In the UAE, Dubai’s Emirates airline has been busy airlifting food supplies in from Pakistan[3], while the federal government in Abu Dhabi issued a law on March 31st to “secure food supplies”, giving the Ministry of Economy extended powers to monitor the inventories of retailers and distributors.[4]  

Meanwhile private sources in one Gulf capital quote senior officials as saying they fully expect food shortages to hit both Kuwait and Qatar “soon”.

In Egypt, a country of 100 million that imports 60% of its wheat and 95% of its cooking oil, there have been reports of shortages and soaring prices of meat, eggs and other foodstuffs.  The Egyptian government recently banned exports of certain types of legumes (the local fava beans, known as fool, a staple for millions of Egyptians) to secure supplies for the domestic market.[5]

And in Algeria, President Tebboune has been struggling to reassure the public amid reports that durum wheat semolina, the stuff of couscous, the local staple, has gone missing from the shelves.[5]

Of course, in times of crisis, real or perceived, no country is immune to self-fulfilling prophecies of food shortages that send anxious consumers en masse to the stores, thereby causing the very shortages they so fear — as anyone who wanted to buy toilet paper or pasta in the United Kingdom as of mid-March, for example, can testify. But in many countries of the MENA region, the problems run far deeper.

The stark reality is this: most countries of the Middle East and Africa have a structural problem of food security, with the region as a whole importing about 57% of the calories consumed domestically (in particular wheat and other grains, dairy products and other sources of protein). The figures vary from country to country and are of course particular severe in the GCC countries who, with little arable land and extremely limited water resources, have to import as much as 85% of their food.

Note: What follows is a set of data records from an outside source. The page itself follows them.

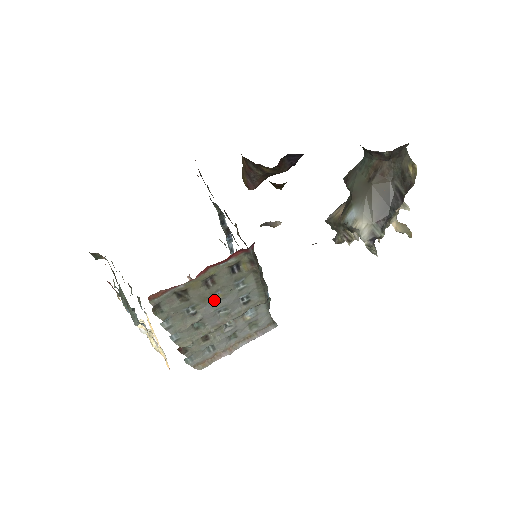
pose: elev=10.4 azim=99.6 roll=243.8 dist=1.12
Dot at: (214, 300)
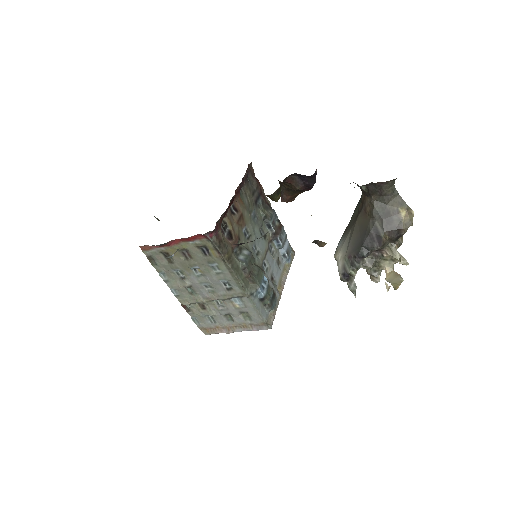
Dot at: (197, 273)
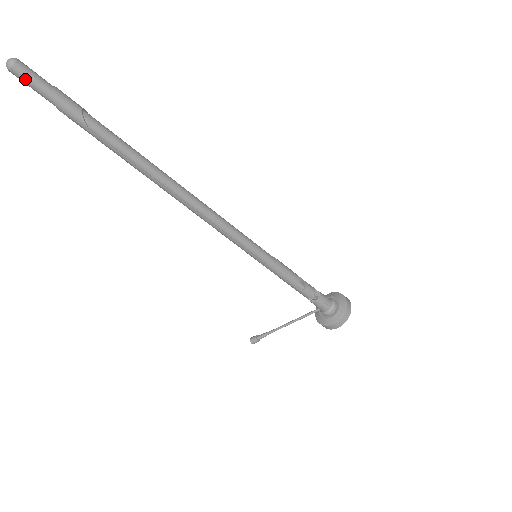
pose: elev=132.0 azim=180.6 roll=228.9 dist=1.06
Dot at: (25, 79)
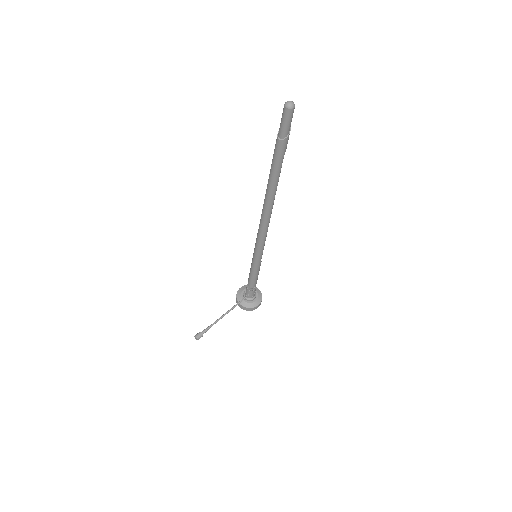
Dot at: (292, 117)
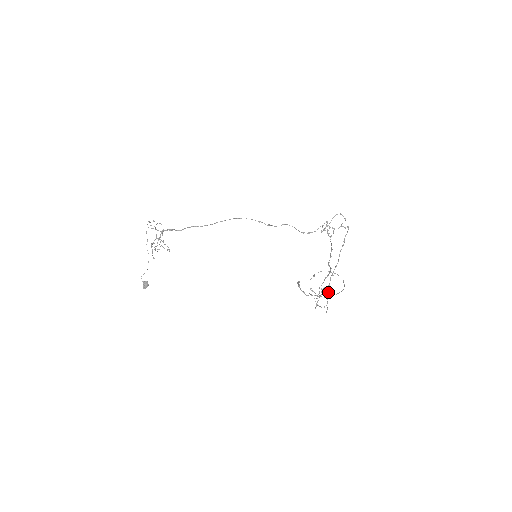
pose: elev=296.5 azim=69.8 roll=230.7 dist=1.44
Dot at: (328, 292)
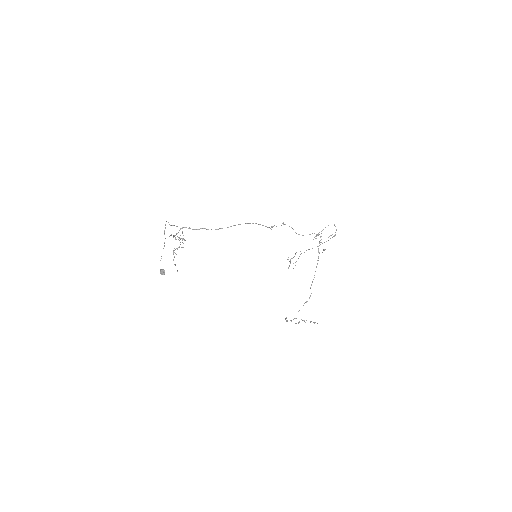
Dot at: occluded
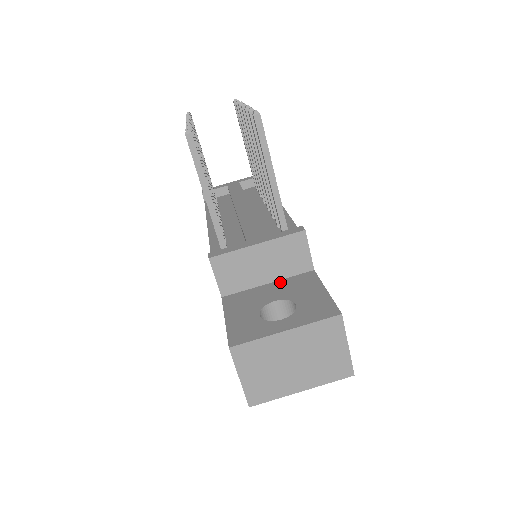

But the problem also affects some of the larger countries in the region that have serious agricultural potential, such as Iraq or Algeria, blighted each in their own particular ways by the so-called ‘resource curse’, compounded by disastrous government policy choices and rapidly growing populations.

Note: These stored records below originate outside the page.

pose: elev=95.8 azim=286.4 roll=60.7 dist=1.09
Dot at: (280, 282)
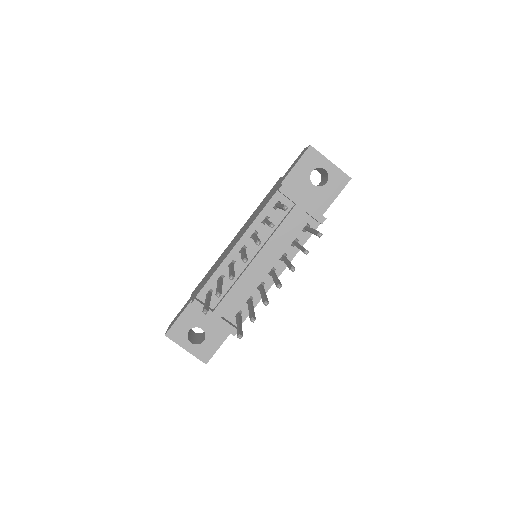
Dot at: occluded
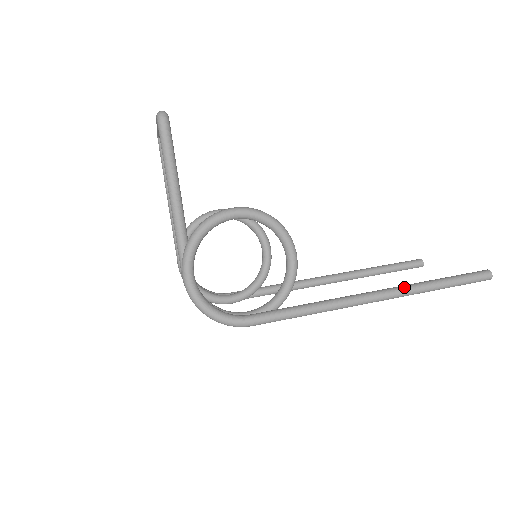
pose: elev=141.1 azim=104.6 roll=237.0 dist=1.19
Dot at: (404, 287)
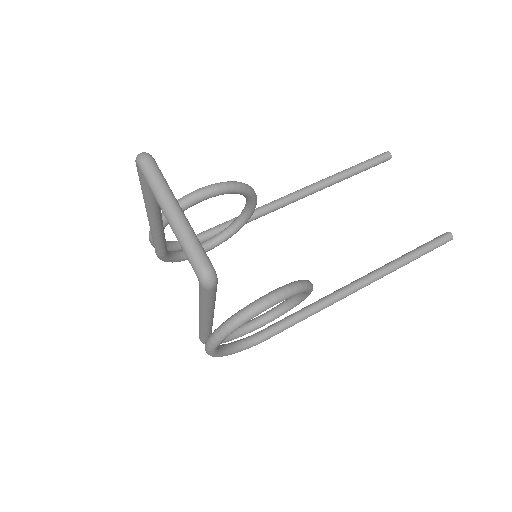
Dot at: (385, 273)
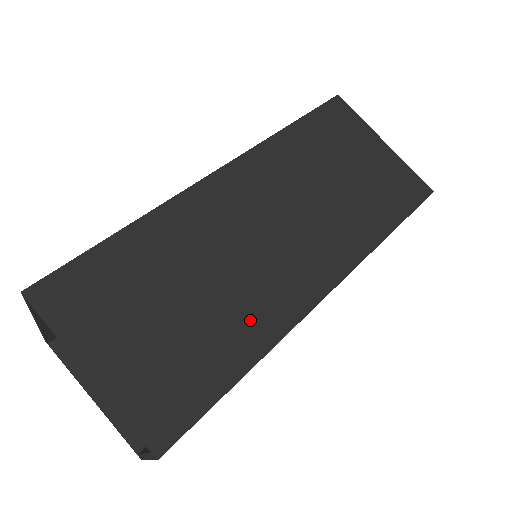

The Covid-19 pandemic has thrown this underlying problem into stark relief. Not only global logistics but agricultural production itself have been slowed and disrupted, pushing many major producers of agricultural goods to limit exports in order to protect their own supplies.  India and Vietnam have restricted exports of rice, Kazakhstan is holding on to its wheat, and there is speculation that Russia and Ukraine, massive exporters of grain, might follow suit.[6]  There is consequently a real danger that countries that rely on imports may find their food situation strained.  Smaller, richer countries like Gulf principalities might be able to weather the crisis, even if that means buying foodstuffs at unusually high prices on the international market, flying it in and selling it at subsidised prices to local consumers. MENA countries with larger populations, such as Iraq and Algeria — or even Egypt, an exporter of certain agricultural goods but, crucially the world’s largest importer of grain to make the subsidised bread on which the country’s poor rely — are likely find it a struggle to keep shelves and bellies full. Especially if, as seems likely, the catastrophic slump in the price of oil persists.



[2]  The Ministry has banned promotional offers on “flour and its derivatives, rice, sugar, cooking oils, meats, poultry, powder milk, tea, coffee”.